[Given information]:
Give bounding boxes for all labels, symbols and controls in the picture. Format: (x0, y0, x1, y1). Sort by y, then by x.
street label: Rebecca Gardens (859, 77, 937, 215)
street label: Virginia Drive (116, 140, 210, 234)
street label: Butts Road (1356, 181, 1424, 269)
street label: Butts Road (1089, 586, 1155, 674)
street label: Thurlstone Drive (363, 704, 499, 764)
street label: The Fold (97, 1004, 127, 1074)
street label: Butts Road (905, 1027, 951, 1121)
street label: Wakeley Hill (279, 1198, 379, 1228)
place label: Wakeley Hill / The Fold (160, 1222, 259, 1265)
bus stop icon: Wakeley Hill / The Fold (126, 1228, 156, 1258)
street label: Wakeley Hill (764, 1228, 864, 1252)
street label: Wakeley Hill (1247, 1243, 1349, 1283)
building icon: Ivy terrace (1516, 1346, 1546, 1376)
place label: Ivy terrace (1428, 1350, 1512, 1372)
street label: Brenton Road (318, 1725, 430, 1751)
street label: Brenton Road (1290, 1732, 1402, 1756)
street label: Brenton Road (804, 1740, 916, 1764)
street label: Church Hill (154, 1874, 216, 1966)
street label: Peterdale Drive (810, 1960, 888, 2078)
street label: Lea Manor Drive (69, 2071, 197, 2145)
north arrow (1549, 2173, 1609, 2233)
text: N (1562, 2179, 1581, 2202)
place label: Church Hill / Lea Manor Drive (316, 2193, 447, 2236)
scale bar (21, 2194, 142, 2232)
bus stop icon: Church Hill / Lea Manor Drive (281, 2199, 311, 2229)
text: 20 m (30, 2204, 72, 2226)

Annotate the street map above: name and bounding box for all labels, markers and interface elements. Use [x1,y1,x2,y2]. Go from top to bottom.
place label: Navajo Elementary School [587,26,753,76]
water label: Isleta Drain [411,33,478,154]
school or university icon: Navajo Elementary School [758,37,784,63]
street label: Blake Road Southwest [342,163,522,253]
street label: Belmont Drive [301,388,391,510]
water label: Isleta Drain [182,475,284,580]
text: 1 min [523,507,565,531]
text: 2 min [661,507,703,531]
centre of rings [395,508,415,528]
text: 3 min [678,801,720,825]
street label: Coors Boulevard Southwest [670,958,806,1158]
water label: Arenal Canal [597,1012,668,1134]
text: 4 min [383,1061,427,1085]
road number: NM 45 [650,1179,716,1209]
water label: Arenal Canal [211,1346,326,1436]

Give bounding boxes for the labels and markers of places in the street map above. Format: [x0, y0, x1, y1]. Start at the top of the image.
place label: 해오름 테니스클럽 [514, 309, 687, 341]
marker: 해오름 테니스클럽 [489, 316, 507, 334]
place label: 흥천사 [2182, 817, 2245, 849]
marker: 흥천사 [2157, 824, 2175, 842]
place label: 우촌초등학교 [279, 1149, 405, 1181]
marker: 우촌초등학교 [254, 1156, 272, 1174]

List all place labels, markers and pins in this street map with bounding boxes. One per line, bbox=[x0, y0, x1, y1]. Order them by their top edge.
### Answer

[Task description]: Copy the data exactly as it was presented.

[Output of the task]:
Give bounding boxes for all labels, symbols and controls in the picture. Format: (x0, y0, x1, y1). Sort by y, then by x.
street label: Rebecca Gardens (859, 77, 937, 215)
street label: Virginia Drive (116, 140, 210, 234)
street label: Butts Road (1356, 181, 1424, 269)
street label: Butts Road (1089, 586, 1155, 674)
street label: Thurlstone Drive (363, 704, 499, 764)
street label: The Fold (97, 1004, 127, 1074)
street label: Butts Road (905, 1027, 951, 1121)
street label: Wakeley Hill (279, 1198, 379, 1228)
place label: Wakeley Hill / The Fold (160, 1222, 259, 1265)
bus stop icon: Wakeley Hill / The Fold (126, 1228, 156, 1258)
street label: Wakeley Hill (764, 1228, 864, 1252)
street label: Wakeley Hill (1247, 1243, 1349, 1283)
building icon: Ivy terrace (1516, 1346, 1546, 1376)
place label: Ivy terrace (1428, 1350, 1512, 1372)
street label: Brenton Road (318, 1725, 430, 1751)
street label: Brenton Road (1290, 1732, 1402, 1756)
street label: Brenton Road (804, 1740, 916, 1764)
street label: Church Hill (154, 1874, 216, 1966)
street label: Peterdale Drive (810, 1960, 888, 2078)
street label: Lea Manor Drive (69, 2071, 197, 2145)
north arrow (1549, 2173, 1609, 2233)
text: N (1562, 2179, 1581, 2202)
place label: Church Hill / Lea Manor Drive (316, 2193, 447, 2236)
scale bar (21, 2194, 142, 2232)
bus stop icon: Church Hill / Lea Manor Drive (281, 2199, 311, 2229)
text: 20 m (30, 2204, 72, 2226)

Annotate the street map above: name and bounding box for all labels, markers and interface elements. Use [x1,y1,x2,y2]. Go from top to bottom.
place label: Navajo Elementary School [587,26,753,76]
water label: Isleta Drain [411,33,478,154]
school or university icon: Navajo Elementary School [758,37,784,63]
street label: Blake Road Southwest [342,163,522,253]
street label: Belmont Drive [301,388,391,510]
water label: Isleta Drain [182,475,284,580]
text: 1 min [523,507,565,531]
text: 2 min [661,507,703,531]
centre of rings [395,508,415,528]
text: 3 min [678,801,720,825]
street label: Coors Boulevard Southwest [670,958,806,1158]
water label: Arenal Canal [597,1012,668,1134]
text: 4 min [383,1061,427,1085]
road number: NM 45 [650,1179,716,1209]
water label: Arenal Canal [211,1346,326,1436]

Give bounding boxes for the labels and markers of places in the street map above. Format: [x0, y0, x1, y1]. Start at the top of the image.
place label: 해오름 테니스클럽 [514, 309, 687, 341]
marker: 해오름 테니스클럽 [489, 316, 507, 334]
place label: 흥천사 [2182, 817, 2245, 849]
marker: 흥천사 [2157, 824, 2175, 842]
place label: 우촌초등학교 [279, 1149, 405, 1181]
marker: 우촌초등학교 [254, 1156, 272, 1174]

List all place labels, markers and pins in this street map with bounding boxes. One per line, bbox=[x0, y0, x1, y1]. Order them by their top edge.
### Answer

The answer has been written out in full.